Data sources

Product data

We collect two different levels of product data. The type of data we collect depends how an instance is being hosted and the customer’s contract.

  • Pings we collect pings from Sourcegraph cloud, self-hosted, and managed Sourcegraph instances. These pings contain anonymous and aggregated information. There are specific guidelines that must be followed for teams to add ping data.
  • User-level data: we collect anonymous, user-level, event stream data from Sourceraph.com and Sourcegraph managed instances using our event logger. The event stream is data that is collected at the time the user does something in the product. That means, what did they do, when did they do it, what was the outcome. Soon, we’ll be collecting this data from all customers regardless of hosting type, assuming their contract allows it - see the RFC for details on this project and this chart for details on which customer’s have contractually allowed this.

Some customers have the contractual right to send us no telemetry at all, or a much smaller subset of telemetry (called critical telemetry) you check the telemetry status of all customer instances here. The options are as follows:

  • No telemetry: This self-hosted customer has an airgapped instance, or has turned pings off. We don’t have any data about this customer’s product usage
  • Critical pings: This self-hosted customer has elected to send us only the pings that are required for billing, support, updates, and security notices
  • Full pings: This self-hosted customer sends us all the aggregated, anonymoous data we outline here

Which tool should I use to find product data?

Data tool flowchart

Tool Specific Resources

Onboarding to Looker

Onboarding to Amplitude

Other data sources

We also load data to BigQuery from:

  • Salesforce: Customer Relationship Management system (CRM)
  • Sourcegraph.com Site-admin pages: customer Enterprise subscriptions and license keys
  • Sourcegraph production database: we query a few particular tables from the production database via terraform to access data for Sourcegraph.com
  • Google Sheets: There are a number of spreadsheets that get loaded into BigQuery
  • Zendesk: customer support ticketing

We largely do this using Fivetran, but also leverage other tools and system-specific integrations (like BigQuery’s gsheets connector) when necessary.

Support Model

Supporting a Self-Service framework for BI and Analytics is imperative to being a data driven organization.

This framework consists of three principles:

  1. Give the right people the right set of tools and capabilities
  2. Create a collaborative environment
  3. Create a process to govern how this collaboration leads to continuous improvement of our analytics capabilities


In our Self-Service framework, we need to accommodate multiple personas because not all users will want to self-serve the same way.

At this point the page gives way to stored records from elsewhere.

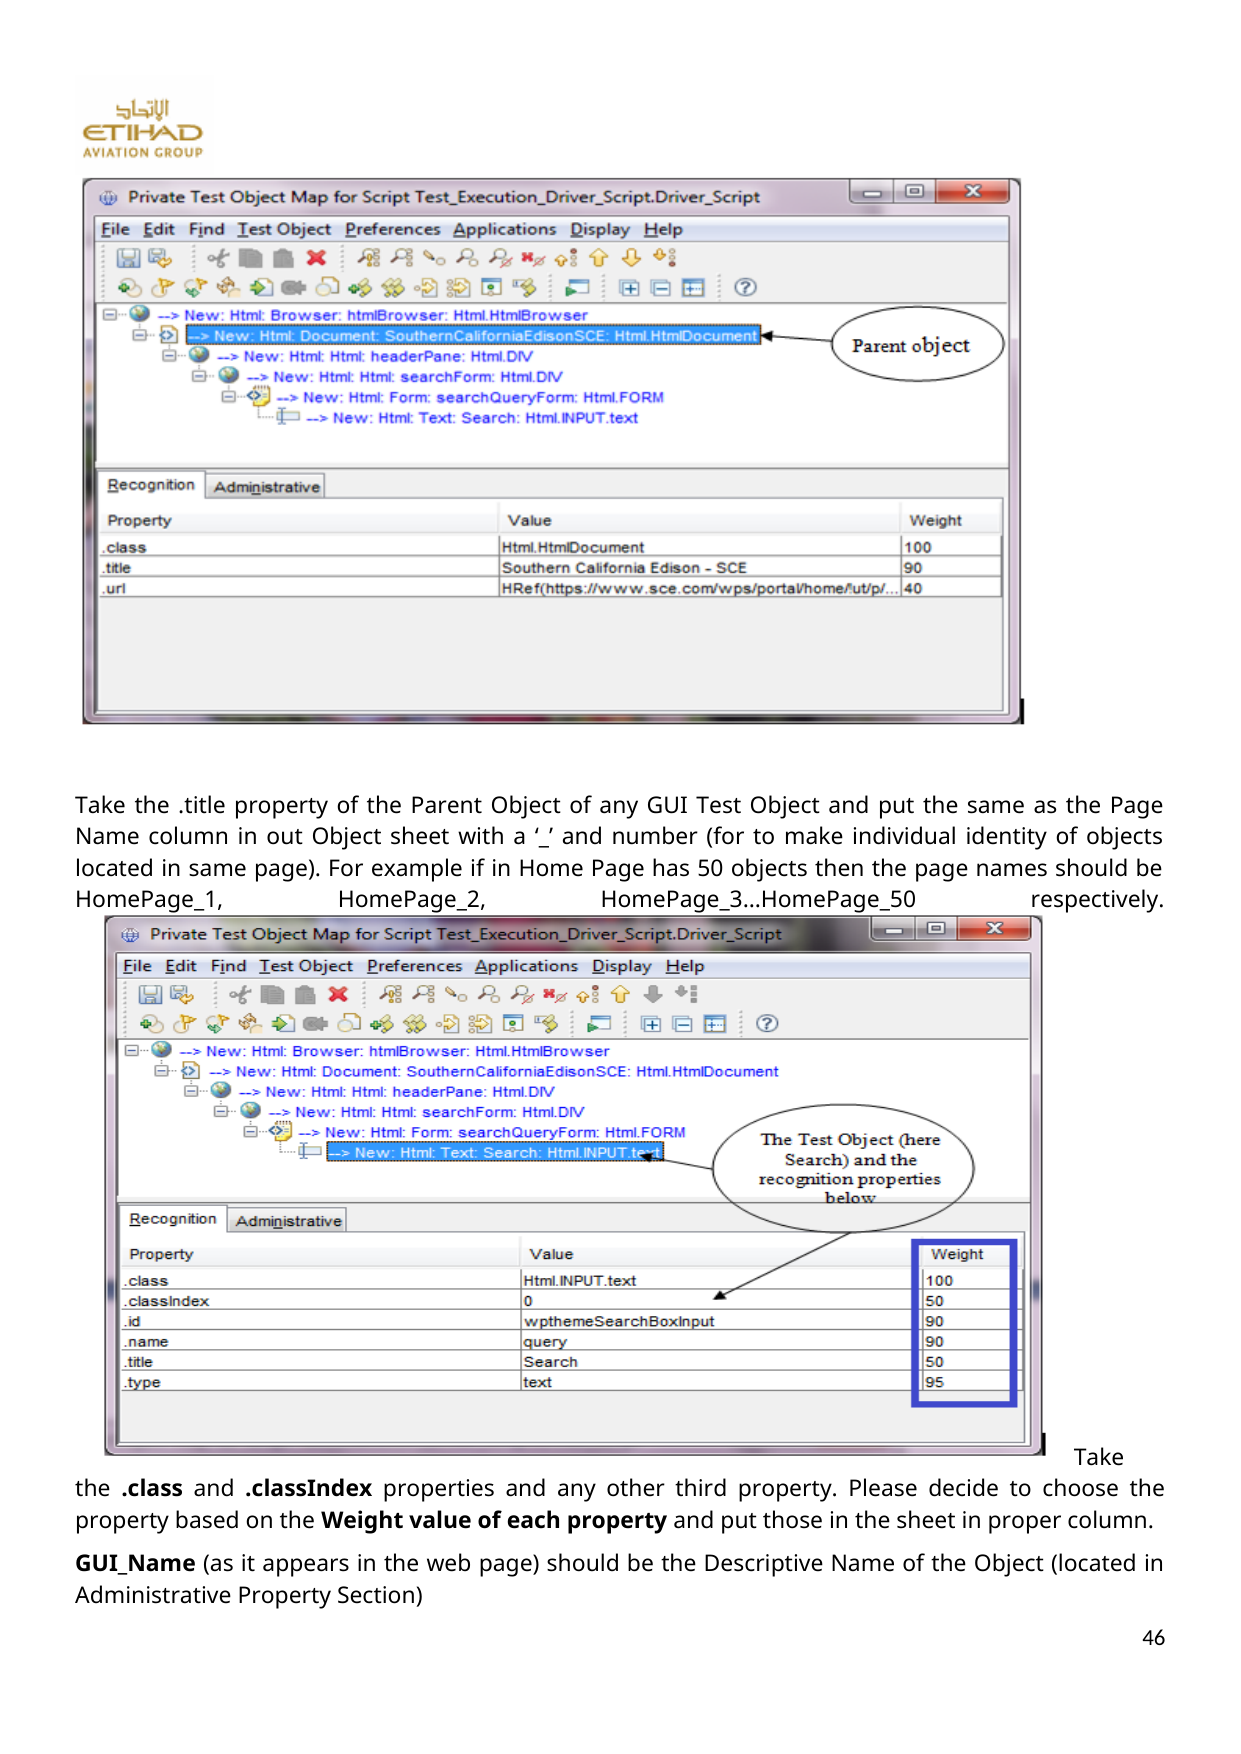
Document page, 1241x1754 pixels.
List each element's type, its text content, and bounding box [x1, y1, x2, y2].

text GUI_Name (as it appears in the web page) should be the Descriptive Name of the Object (located in Administrative Property Section) [75, 1547, 1165, 1610]
picture [75, 914, 1074, 1466]
text Take the .title property of the Parent Object of any GUI Test Object and put the same as the Page Name column in out Object sheet with a ‘_’ and number (for to make individual identity of objects located in same page). For example if in Home Page has 50 objects then the page names should be HomePage_1, HomePage_2, HomePage_3…HomePage_50 respectively.Take the .class and .classIndex properties and any other third property. Please decide to choose the property based on the Weight value of each property and put those in the sheet in proper column. [75, 789, 1165, 1535]
picture [75, 75, 1029, 733]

  • Viewers are interested in standardized reporting on standardized metrics. They are interested to see how metrics change over time and may want to drill into specific datasets for those metrics. Viewers will request new standard metrics or new filters on current standard reports. They will also request new views and reports. Viewers may want to create their own views or dashboards for their own personal use.
  • Examples of use cases of a viewer
    • I want to view standard/trusted reporting on multiple topics
    • I want to filter results with a set of standard filters
    • I have a set of metrics that I am measured against and want to track progress of those metrics
    • I want to automate a set of metrics that I report out on regularly


  • Creators are interested in all the components of a Viewer, but will also want to create their own views/reports. Creators will also want to perform ad-hoc analysis. They are interested in both standard metrics and new/undefined metrics. They may be able to write queries directly against a data warehouse. And creators will use our standard tools, but may use other tools that are not part of the Data and Analytics tech stack.
  • Examples of use cases of a creator
    • I want to create and share views/reports on multiple topics across multiple standard tools
    • I want to perform ad hoc analysis
    • I want to query the DWH to understand and analyze data quickly
    • I want to automate analysis